First Test Match

AUSTRALIA v WEST INDIES 1979-80

At Brisbane, December 1, 2, 3, 4, 5. Drawn. West Indies held sway almost throughout the match but were denied victory by steady Australian batting in the second innings, a pitch which remained placid throughout, a crucial dropped catch, and their own lack of a specialist spinner.

The first Australian Test team since the demise of World Series Cricket included eight former Packer players and was again led by Chappell, reinstated as captain by the Board in place of Hughes, who was named as his deputy. Murray, in his 52nd Test, led West Indies for the first time as Lloyd was recouperating from a knee operation. He sent Australia in and, while Laird and Chappell were adding 130 for the third wicket, it appeared that he and his team would regret that decision. Chappell was in his best form, stroking the ball confidently for two and a half hours before hooking Roberts hard and straight to King at square leg. That dismissal, soon followed by Hughes's, put a brake on the Australian scoring, and West Indies had also removed the stubborn Laird when poor light halted play an hour early at 229 for five. In his first Test, Laird had batted with tenacity for five hours, his ten boundaries coming mainly from deflections. Just 8 short of a century, he pushed at a delivery from Garner which cut away from him and was given out caught behind the wicket after long deliberation by the umpire.

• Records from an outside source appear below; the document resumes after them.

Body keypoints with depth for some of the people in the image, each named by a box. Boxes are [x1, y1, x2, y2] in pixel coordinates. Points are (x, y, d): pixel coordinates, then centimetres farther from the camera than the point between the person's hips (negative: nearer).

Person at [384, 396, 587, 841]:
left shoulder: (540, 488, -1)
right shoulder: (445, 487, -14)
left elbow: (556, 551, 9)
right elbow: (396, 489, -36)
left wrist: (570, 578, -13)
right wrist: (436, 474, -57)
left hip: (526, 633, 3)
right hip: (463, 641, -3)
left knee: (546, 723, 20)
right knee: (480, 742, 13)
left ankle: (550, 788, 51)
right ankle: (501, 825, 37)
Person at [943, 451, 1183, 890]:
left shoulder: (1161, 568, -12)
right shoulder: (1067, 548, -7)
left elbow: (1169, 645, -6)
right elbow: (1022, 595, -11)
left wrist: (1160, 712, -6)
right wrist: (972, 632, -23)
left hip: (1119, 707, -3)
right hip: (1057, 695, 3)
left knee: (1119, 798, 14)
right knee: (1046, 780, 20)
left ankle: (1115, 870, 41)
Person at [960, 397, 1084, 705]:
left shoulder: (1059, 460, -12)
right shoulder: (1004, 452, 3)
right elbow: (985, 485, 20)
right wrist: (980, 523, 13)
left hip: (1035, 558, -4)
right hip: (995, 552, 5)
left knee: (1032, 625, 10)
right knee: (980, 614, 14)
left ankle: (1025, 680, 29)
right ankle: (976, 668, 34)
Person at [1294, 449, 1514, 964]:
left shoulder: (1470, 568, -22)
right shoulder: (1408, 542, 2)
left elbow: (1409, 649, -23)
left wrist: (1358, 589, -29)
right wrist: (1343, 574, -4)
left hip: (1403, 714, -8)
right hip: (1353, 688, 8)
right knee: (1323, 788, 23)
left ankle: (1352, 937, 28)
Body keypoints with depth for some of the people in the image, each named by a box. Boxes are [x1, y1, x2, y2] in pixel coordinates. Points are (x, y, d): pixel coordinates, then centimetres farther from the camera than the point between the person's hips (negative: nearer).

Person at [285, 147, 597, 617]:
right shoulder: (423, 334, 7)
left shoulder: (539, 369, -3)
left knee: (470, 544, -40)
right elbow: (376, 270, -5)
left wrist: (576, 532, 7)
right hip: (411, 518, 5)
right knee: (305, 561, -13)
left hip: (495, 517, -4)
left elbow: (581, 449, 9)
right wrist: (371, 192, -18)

Australia's innings was at the crossroads when play resumed on the second day, but once Hookes had been caught at mid-wicket batting was a struggle. That their total of 268 was unsatisfactory was given due emphasis when West Indies ended the day well placed at 233 for three. Greenidge, badly dropped by Thomson from a top-edged hook off Lillee when 3, and Haynes provided them with a fine start which Richards built on in dominant fashion, well supported by Kallicharran in a century stand for the third wicket.

On the third day, Richards and Rowe provided West Indies with their second successive century partnership, and a substantial lead seemed certain when 300 was passed with only three wickets down. However, the second new ball initiated a collapse in which six wickets fell for 68. Among the victims was Richards, well caught by the tumbling Marsh for 140. Spread over five and a half hours, it was his tenth Test century and included every shot in the book among the twenty boundaries. When Garner was joined by last man Croft, the West Indian lead was 117; when the innings ended eighty-one minutes later, it was 173. Garner lifted three huge 6s off the left-arm spin of Bright, Border and Hookes in recording his then highest first-class score of 60. The last-wicket partnership of 56 was a West Indian record against Australia, Croft's contribution being 2.

With more than two days remaining, Australia faced a considerable task to saved the match. Although their openers survived the third day, McCosker and Border were again early victims and Australia looked a second time to Laird and Chappell to lead the recovery. Laird took several body blows in the early overs and Chappell needed some time to find his touch of the first innings. In one particularly tense period, Garner and Holding delivered five consecutive maidens during which Chappell, then 21, was dropped by Kallicharran at first slip off Holding; a decisive miss. By the time Laird was caught at point the West Indian lead had been erased after a partnership of 124.

At the end of the fourth day Chappell was 97 and Australia, at 240 for three, were well on the way to saving the match. The Australian captain reached his fifteenth Test century early on the final day and, despite his loss, Australia were 320 for four at lunch; 147 ahead with the match as good as saved. Chappell's innings lasted six and a quarter hours, and Hughes capitalised on it with a far more carefree century. When Chappell surprisingly declared late in the day, thus giving West Indies a meaningless threequarters of an hour's batting, Hughes was still unbeaten. Never afraid to play his shots, he used the hook to best effect and it accounted for ten of his seventeen boundaries. Chappell was named as Man of the Match.